Stephanie St. Onge, a driver with the Valley Transportation Authority in Santa Clara County, said that operators who are coming in feel overworked from trying to keep up the service. After a VTA employee killed nine co-workers at the San Jose railyard last May, the light rail system shut down for two weeks – which meant more demand for bus service.
“When you’re overworked, what happens?” St. Onge asked. “Your immune system goes down. It starts to wear and tear.”
Exhaustion isn’t the only problem.
“I was spit on in April 2020, then four more times because of the passenger limits and not being able to pick people up,” recalls Donaldson of AC Transit, the state’s third largest bus system with about 175,000 passengers a day before the pandemic. “I had my bus door bashed in on two different occasions. A guy tried to hit me with an umbrella. They put plexiglass up to put a barrier between us and passengers, and I had somebody punch it in – all because of having to enforce mask policy and the passenger limit.”

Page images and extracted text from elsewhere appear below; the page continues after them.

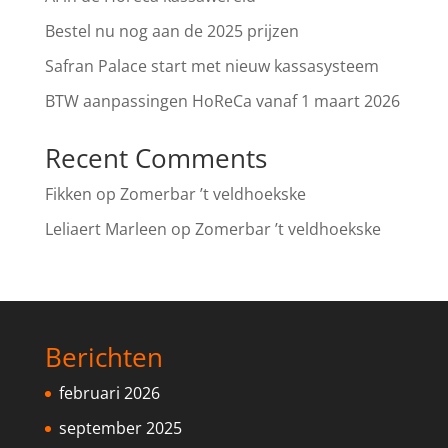
Bestel nu nog aan de 2025 prijzen
Safran Palace start met nieuw kassasysteem
BTW aanpassingen HoReCa vanaf 1 maart 2026
Recent Comments
Fikken
op
Zomerbar ’t veldhoekske
Leliaert Marleen
op
Zomerbar ’t veldhoekske
Berichten
februari 2026
september 2025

While mask rules are different from one city to the next, and changed within cities during the pandemic, buses and other public transit have been under federal rules that require face coverings since January 2021. Not all passengers know that, or want to follow the regulations, which have been extended until at least March 18.

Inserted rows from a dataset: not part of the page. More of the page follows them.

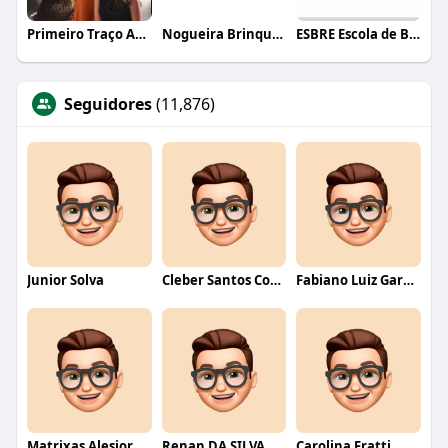
Primeiro Traço Arquitetura
Nogueira Brinquedos
ESBRE Escola de Bares e Restaurantes
Seguidores
(11,876)
Junior Solva
Cleber Santos Costa
Fabiano Luiz Garcia
Matrixas Alesior
Renan DA SILVA
Carolina Fratti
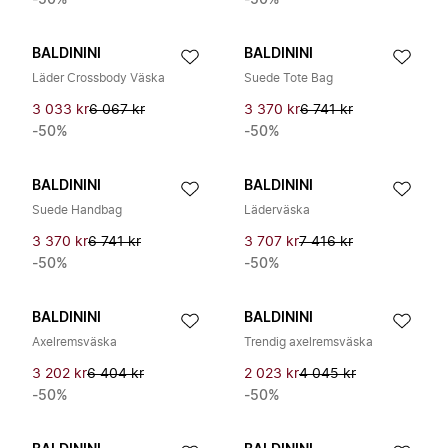
-50%
-50%
BALDININI
BALDININI
Läder Crossbody Väska
Suede Tote Bag
3 033 kr
6 067 kr
3 370 kr
6 741 kr
-50%
-50%
BALDININI
BALDININI
Suede Handbag
Läderväska
3 370 kr
6 741 kr
3 707 kr
7 416 kr
-50%
-50%
BALDININI
BALDININI
Axelremsväska
Trendig axelremsväska
3 202 kr
6 404 kr
2 023 kr
4 045 kr
-50%
-50%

Drivers around the state said some agencies were slow to provide protective gear – or that it wasn’t enough. And while mass transit workers were deemed essential in an executive order by Gov. Gavin Newsom, not all counties prioritized drivers to get vaccines at the same time as grocery store workers, for example, in the vaccine rollout last year.
The impact hasn’t been limited to drivers. Mechanics say there is not enough staff to sanitize buses at the end of their routes – and as the CDC has eased guidelines, it’s become less of a priority.
Officials from the Sacramento Regional Transit District said the omicron surge has caused more workers to be out sick than at any time during the pandemic. Some employees have also had to deal with school closures, childcare and other challenges plaguing the workforce nationally.
Typically, there are employees who can sub for drivers who are out, but the recent surge has meant more trip cancellations and delays, said Jessica Gonzalez, public information officer for the agency, which operates buses and the light rail system in Sacramento. It restored full service in September 2020, and was also one of a few agencies that expanded, adding an Uber-like service.
The agency has launched a major effort to recruit new workers. To keep the existing workforce, it gave a $750 bonus, funded through an award from the American Public Transportation Association. Still, officials acknowledged the extra tasks for drivers, such as enforcing mask mandates, though sometimes supervisors or police officers are asked to step in.
“We can’t deny that, and it’s been hard, especially for our frontline workers,” said Shelly Valenton, vice president of integrated services and strategic initiatives at SacRT. “We’re trying our best, you know, within the resources that we have available.”
Regional Transit did offer paid sick time for workers to get vaccinated and for any side effects before the state mandated supplemental paid sick leave. Officials said they’re waiting to see what happens with Gov. Gavin Newsom’s budget proposal to reinstate the leave. But there are no specific plans for hazard pay at SacRT.
At AC Transit, that’s something the workers union has been pushing for and formally demanded last fall.
“We have had over 180 workers infected with COVID and have had several members that passed away,” Robert Coleman, president of the ATU 192 union, said in a Dec. 4 statement. “We’re only asking for the retroactive hazard pay that we deserve for staying the course.”
On Wednesday, the AC Transit board is set to vote on $5 million in “appreciation pay” for employees.